Scientist of the Day - John Dalton
John Dalton, the modern founder of the atomic theory, died July 27, 1844, at age 77. The idea that all matter is composed of atoms goes back to Democritus in ancient Greece, and many early modern scientists were atomists of sorts, including Galileo and Isaac Newton. But it was all a very vague idea--no one knew how atoms differ from one another, or how they might combine, or what they might tell us about physical or chemical interactions. Dalton made atomism work.
A Quaker schoolmaster from northern England, Dalton became convinced by 1803 that recent discoveries about the pressure of gases and proportions in compounds could only be explained by the fact that each element is made of identical atoms, and that different elements are made of atoms that differ in weight. One of the things he sought to explain was his own discovery of the law of multiple proportions, which states that when two elements, such as nitrogen and oxygen, combine to form two different compounds, such as nitrous oxide and nitric oxide, then the weight of an element in one compound is always an exact multiple of its weight in the other. This could be explained if elements were atoms, which can only combine as units; add another atom, and you double the weight.
Dalton worked out a list of 20 elements and 17 compounds whose relative weights he had determined, including the elements hydrogen, nitrogen, carbon, and oxygen, and the compounds water, ammonia, and nitrous oxide. He had most of the compounds wrong, since he assumed that water is HO and ammonia is NH (it should be NH3), which means that many of the relative weights were wrong. He thought that oxygen was 7 times heavier than hydrogen instead of 16, and nitrogen (he calls it azote) was 5 times heavier than hydrogen (instead of 14). But all this would get worked out. The first part of the first volume of his New Theory of Chemical Philosophy appeared in 1808 (third image), and it contains a famous plate that pictures, really for the first time, atoms and their compounds, each atom with a different symbol, and each compound as an aggregation of those symbols (first image).

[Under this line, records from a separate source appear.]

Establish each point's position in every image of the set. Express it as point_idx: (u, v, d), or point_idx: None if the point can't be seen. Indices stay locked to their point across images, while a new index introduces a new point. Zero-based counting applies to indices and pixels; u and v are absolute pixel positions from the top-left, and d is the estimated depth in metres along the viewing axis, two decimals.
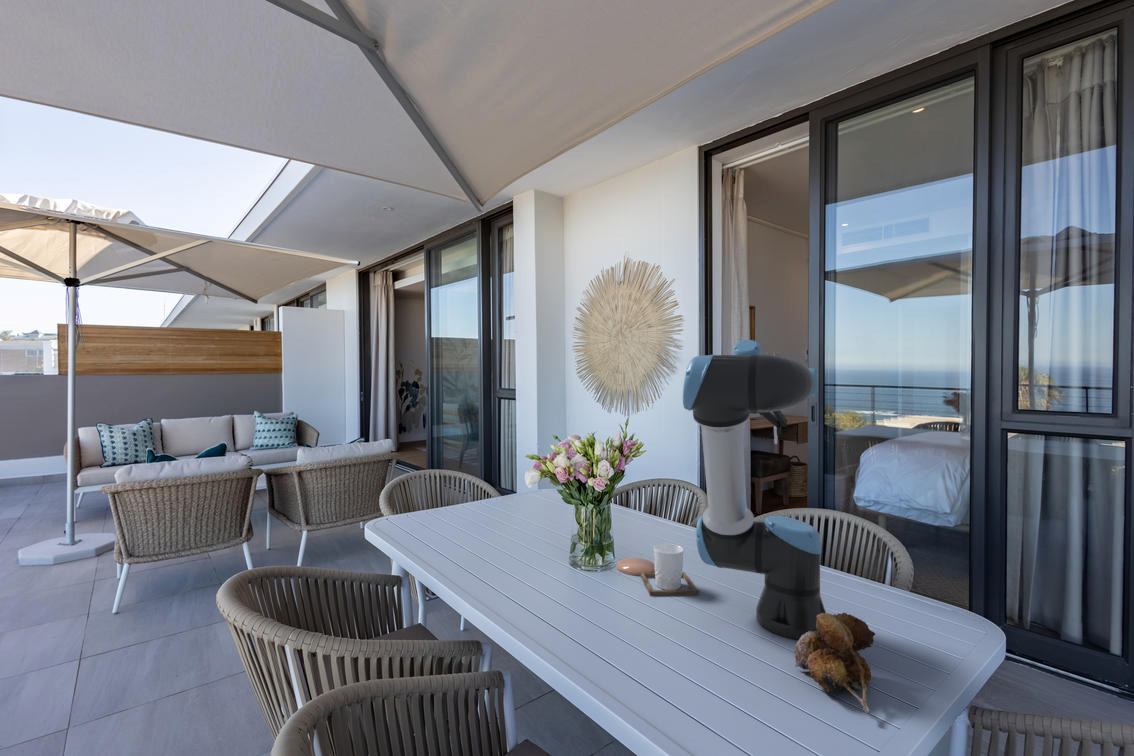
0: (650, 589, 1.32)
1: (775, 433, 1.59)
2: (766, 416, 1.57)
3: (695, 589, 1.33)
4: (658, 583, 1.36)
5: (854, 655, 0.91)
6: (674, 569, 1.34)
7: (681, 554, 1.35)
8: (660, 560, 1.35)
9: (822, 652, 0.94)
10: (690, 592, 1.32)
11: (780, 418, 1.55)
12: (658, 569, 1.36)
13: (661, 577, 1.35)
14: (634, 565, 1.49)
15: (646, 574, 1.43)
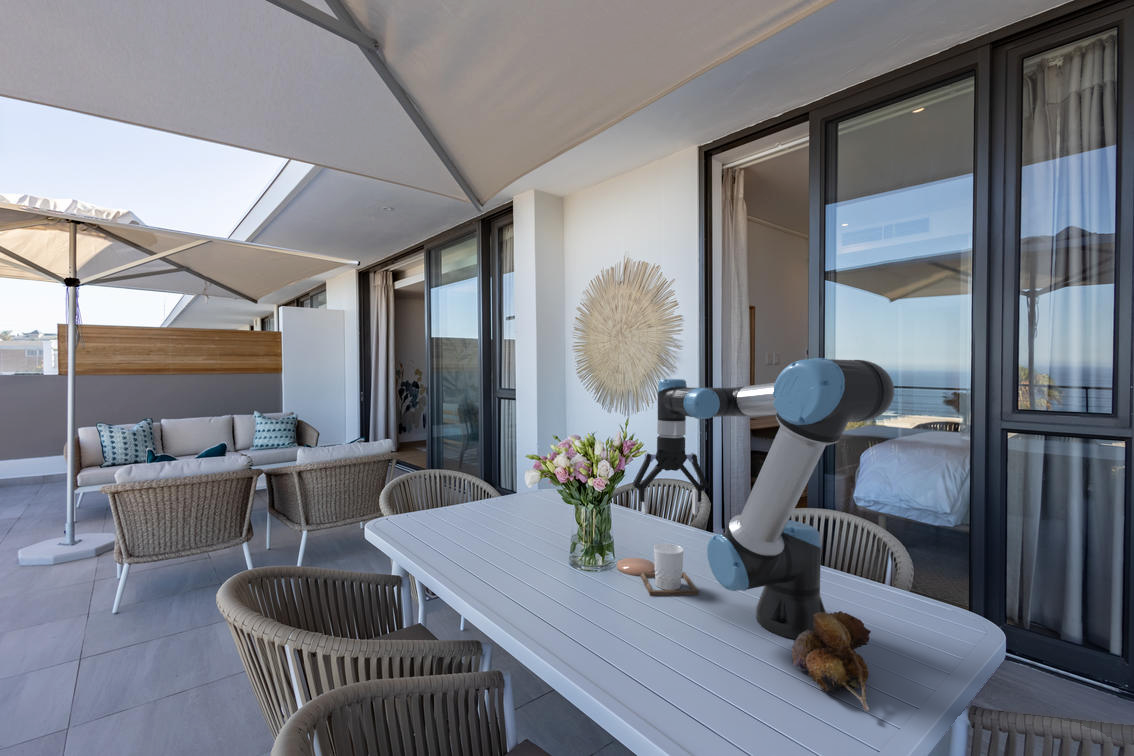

Dalton’s home city of Manchester has honored him with two statues, one in the Town Hall (fourth image), and several plaques (fifth image). Other parts of his New Theory were published in 1810 and 1827; we have the complete set in our History of Science Collection.
Dr. William B. Ashworth, Jr., Consultant for the History of Science, Linda Hall Library and Associate Professor, Department of History, University of Missouri-Kansas City. Comments or corrections are welcome; please direct to firstname.lastname@example.org.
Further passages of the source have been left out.